What needs to be done ▸ Rewrite each of the rows below with "underscore" in place of every "underline", changing nothing else. Leave the pictures out.

Supplied data ▸

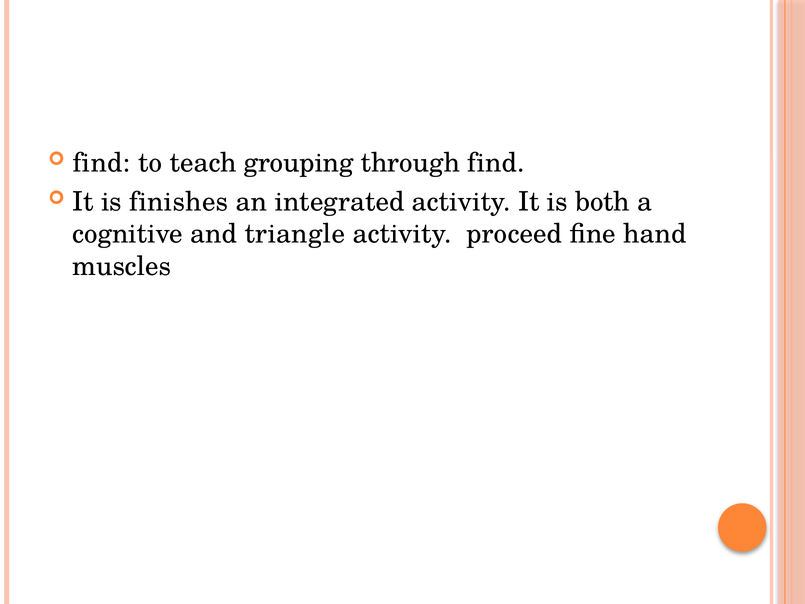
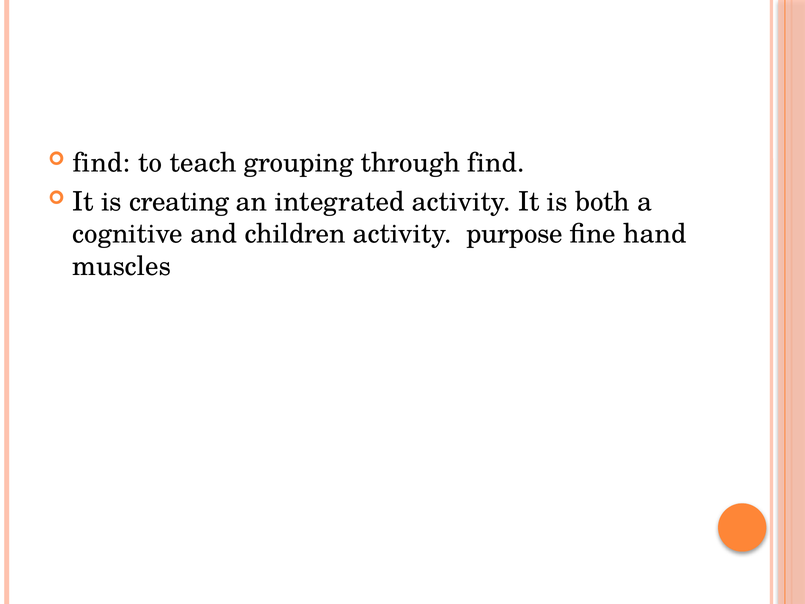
finishes: finishes -> creating
triangle: triangle -> children
proceed: proceed -> purpose
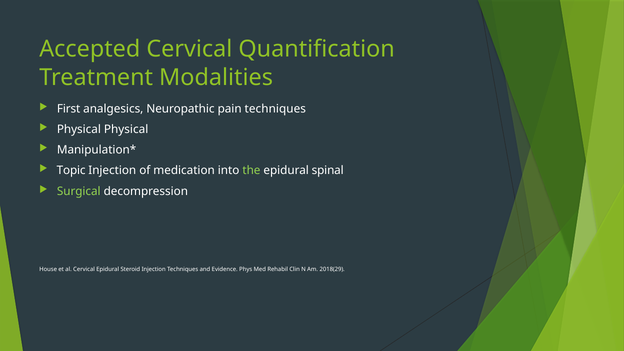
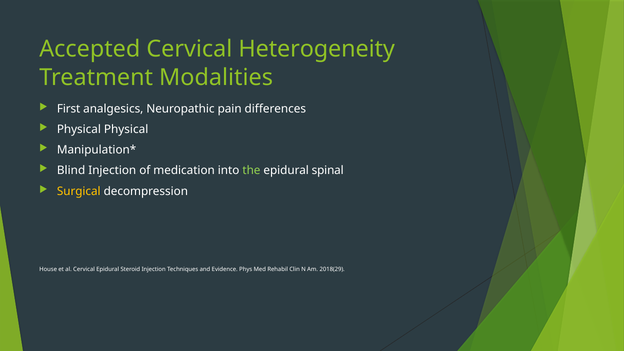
Quantification: Quantification -> Heterogeneity
pain techniques: techniques -> differences
Topic: Topic -> Blind
Surgical colour: light green -> yellow
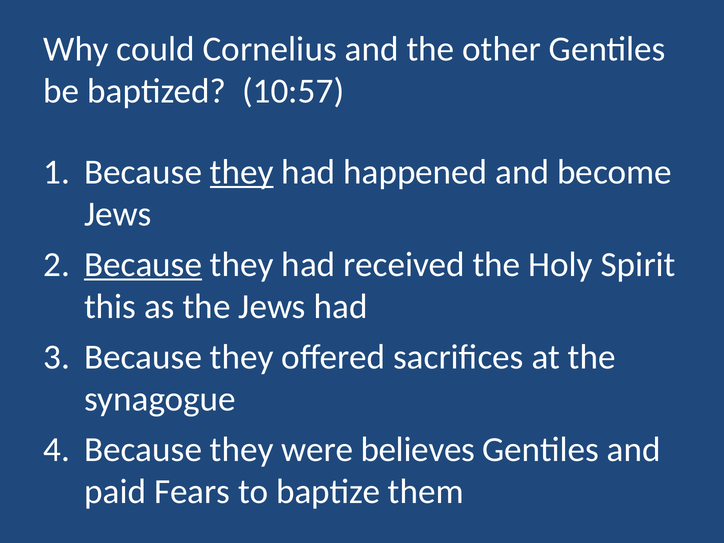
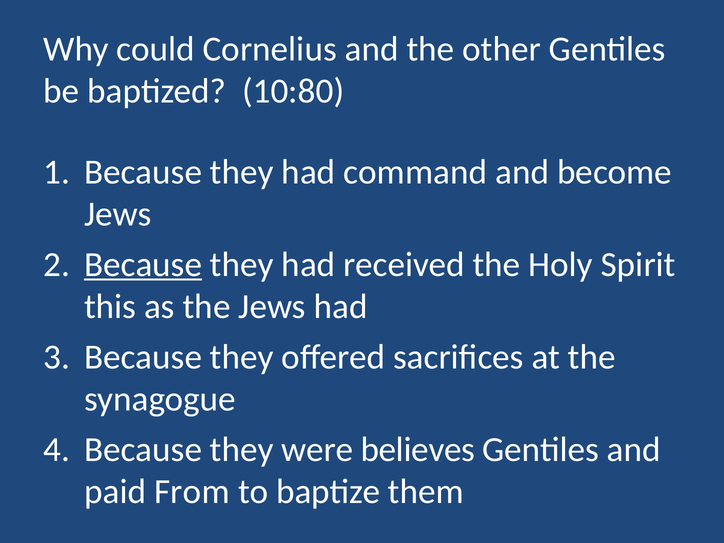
10:57: 10:57 -> 10:80
they at (242, 172) underline: present -> none
happened: happened -> command
Fears: Fears -> From
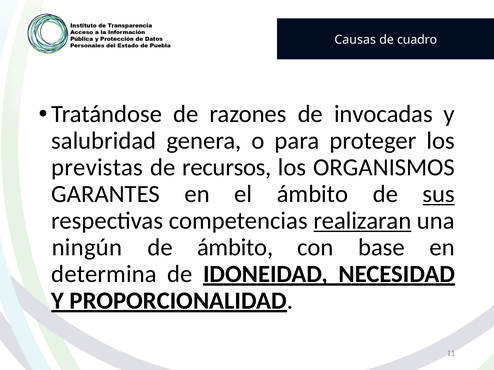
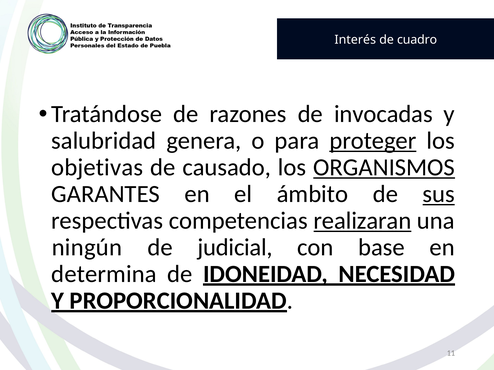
Causas: Causas -> Interés
proteger underline: none -> present
previstas: previstas -> objetivas
recursos: recursos -> causado
ORGANISMOS underline: none -> present
de ámbito: ámbito -> judicial
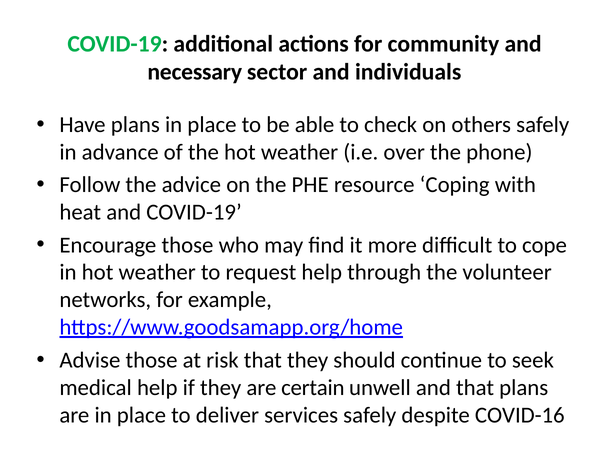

Reply to the task ▸
finishes: finishes -> creating
triangle: triangle -> children
proceed: proceed -> purpose
Quantification: Quantification -> Heterogeneity
pain techniques: techniques -> differences
Topic: Topic -> Blind
Surgical colour: light green -> yellow
10:57: 10:57 -> 10:80
they at (242, 172) underscore: present -> none
happened: happened -> command
Fears: Fears -> From
Causas: Causas -> Interés
proteger underscore: none -> present
previstas: previstas -> objetivas
recursos: recursos -> causado
ORGANISMOS underscore: none -> present
de ámbito: ámbito -> judicial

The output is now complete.